▶ **Given text**:
--- START ---

Eyre may well have known William Joyce (AKA Lord Haw Haw) another keen street fighter who was briefly a member of the Fascisti before quitting in 1925 to move on to better (and more violent) things. Meanwhile Eyre was still doing silly things. The Gloucester Citizen reports on 27th August 1925 that he was fined 10 shillings at Marylebone Police Court for possessing a revolver without a license. "A police constable said that on the 3rd inst. he saw the defendant in a public lavatory at the junction of the Edgware and Harrow roads. Eyre was attired in the black shirt of the National Fascisti, and in a sash around his waist he had a German revolver." It turned out that the weapon was unloaded.

 In 1926 Eyre was again in trouble with the law  appearing before Marlborough Street Magistrate's Court accused of having made insulting remarks in Oxford Street West. This time he was "at the head of a group of 400/500 blackshirted fascists" leaving Hyde Park at Marble Arch after a Fascist rally. There was fisticuffs with anti-fascist protesters who sung the Red Flag during the national anthem. This time the magistrate discharged him.

As well as making a nuisance of himself on the streets of London, Eyre found time in 1926 to get married to Louise Annette Neal and from then until 1939 they are recorded as living at various addresses in the Battersea/ Wandsworth area, always  houses in multiple occupation, never staying in the same place for more than a couple of years. In 1927 he was back in court, this time as one of the "victims". Eyre and some toughs allegedly went to the National Fascisti headquarters in Hogarth place Kensington and demanded to see the accounts. They were then threatened with a sword and a pistol by Lieut. Colonel Henry Rippon Seymour who claimed that he feared they were going to smash the place up. The story appears in the Gloucester Journal (12/3/1927) and is repeated in a number of regional newspapers. The Wikipedia entry on the National Fascisti reports the incident but mistakenly claims that  Seymour's threats were offered to Charles Eyres the leader of the Croydon branch of the Fascisti. This mistake, which is also made in at least one scholarly paper, probably stems from a typo in Richard Thurlow's  Fascism in Britain 1918-45 (pp36) where Eyre is rendered as Eyres.

For a few years Giles seems to keep himself out of trouble, but then in August 1933 he is back in the news. The Times (31/8/1933) carries the story of a brawl involving 50 or 60 black shirted members of the British Union of Fascists who broke into the offices of British Fascists Limited. This time Eyre is a witness for the prosecution. The incident seems to be nothing more than a turf war between rival fascist groups, but the really interesting thing is what Eyre says under cross-examination.  He claimed that during the war he was awarded the Croix de Guerre and the Cross of St George [an Imperial Russian decoration]. The Times report continues: "Defending council Mr Hutchinson said there is no record at the War Office of any such foreign decorations being awarded to you.

--- END ---

▶ **Exercise goal**:
Repeat the section of the Eyre account word for word, starting at "Eyre may well" and ending at "weapon was unloaded.".

▶ **Record extracts**:
--- START ---

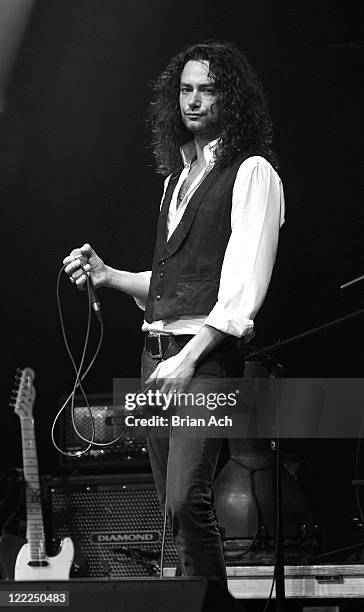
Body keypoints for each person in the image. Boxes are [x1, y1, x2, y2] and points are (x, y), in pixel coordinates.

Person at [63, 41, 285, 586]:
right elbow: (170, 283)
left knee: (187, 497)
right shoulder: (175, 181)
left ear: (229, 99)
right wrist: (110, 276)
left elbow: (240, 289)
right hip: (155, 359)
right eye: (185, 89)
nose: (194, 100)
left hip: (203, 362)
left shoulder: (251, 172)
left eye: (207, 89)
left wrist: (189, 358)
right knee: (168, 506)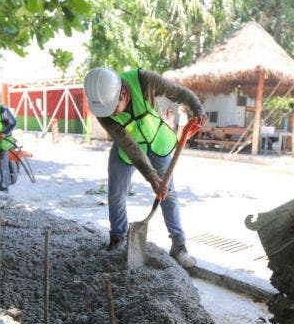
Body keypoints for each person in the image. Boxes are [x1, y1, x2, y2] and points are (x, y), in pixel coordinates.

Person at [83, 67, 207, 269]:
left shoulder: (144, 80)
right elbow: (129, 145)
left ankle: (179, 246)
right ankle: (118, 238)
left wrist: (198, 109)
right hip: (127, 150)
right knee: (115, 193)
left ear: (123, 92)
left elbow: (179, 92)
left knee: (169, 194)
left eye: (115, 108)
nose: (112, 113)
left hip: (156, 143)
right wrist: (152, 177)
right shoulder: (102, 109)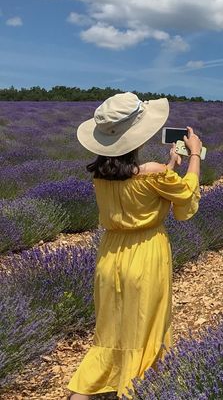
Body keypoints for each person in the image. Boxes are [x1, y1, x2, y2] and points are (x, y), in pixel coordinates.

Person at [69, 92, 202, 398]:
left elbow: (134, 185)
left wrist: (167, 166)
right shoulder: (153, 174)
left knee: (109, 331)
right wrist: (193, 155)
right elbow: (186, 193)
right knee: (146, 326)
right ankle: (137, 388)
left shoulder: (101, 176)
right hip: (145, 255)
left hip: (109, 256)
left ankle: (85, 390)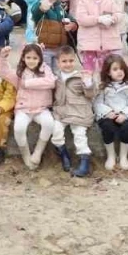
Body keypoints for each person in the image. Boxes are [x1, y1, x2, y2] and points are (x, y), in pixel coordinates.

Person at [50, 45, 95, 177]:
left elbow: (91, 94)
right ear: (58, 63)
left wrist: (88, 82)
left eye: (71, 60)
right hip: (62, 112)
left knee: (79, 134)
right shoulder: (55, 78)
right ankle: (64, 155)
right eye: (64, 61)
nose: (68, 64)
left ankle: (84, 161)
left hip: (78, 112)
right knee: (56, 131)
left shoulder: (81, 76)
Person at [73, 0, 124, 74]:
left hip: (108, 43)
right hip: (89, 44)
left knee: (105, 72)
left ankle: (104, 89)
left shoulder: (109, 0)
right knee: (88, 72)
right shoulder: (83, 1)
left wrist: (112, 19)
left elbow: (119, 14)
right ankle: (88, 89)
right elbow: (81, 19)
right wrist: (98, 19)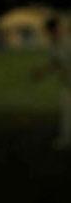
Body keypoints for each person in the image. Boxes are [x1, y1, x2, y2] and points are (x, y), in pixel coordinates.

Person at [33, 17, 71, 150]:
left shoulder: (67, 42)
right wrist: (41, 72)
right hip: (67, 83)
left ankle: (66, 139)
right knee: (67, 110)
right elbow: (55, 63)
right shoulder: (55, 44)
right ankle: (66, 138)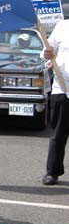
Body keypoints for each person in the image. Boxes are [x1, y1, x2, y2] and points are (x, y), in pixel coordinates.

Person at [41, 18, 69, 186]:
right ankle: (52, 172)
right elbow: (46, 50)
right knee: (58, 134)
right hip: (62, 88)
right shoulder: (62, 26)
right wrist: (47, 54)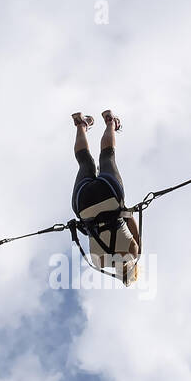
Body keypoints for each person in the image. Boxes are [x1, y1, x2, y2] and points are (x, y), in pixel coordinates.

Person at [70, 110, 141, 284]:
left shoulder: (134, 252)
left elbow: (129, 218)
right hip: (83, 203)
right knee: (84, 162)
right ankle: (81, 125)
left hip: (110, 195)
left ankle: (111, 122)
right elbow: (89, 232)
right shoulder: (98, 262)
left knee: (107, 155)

--- END ---

▶ **Answer for this exercise**:
Eyre may well have known William Joyce (AKA Lord Haw Haw) another keen street fighter who was briefly a member of the Fascisti before quitting in 1925 to move on to better (and more violent) things. Meanwhile Eyre was still doing silly things. The Gloucester Citizen reports on 27th August 1925 that he was fined 10 shillings at Marylebone Police Court for possessing a revolver without a license. "A police constable said that on the 3rd inst. he saw the defendant in a public lavatory at the junction of the Edgware and Harrow roads. Eyre was attired in the black shirt of the National Fascisti, and in a sash around his waist he had a German revolver." It turned out that the weapon was unloaded.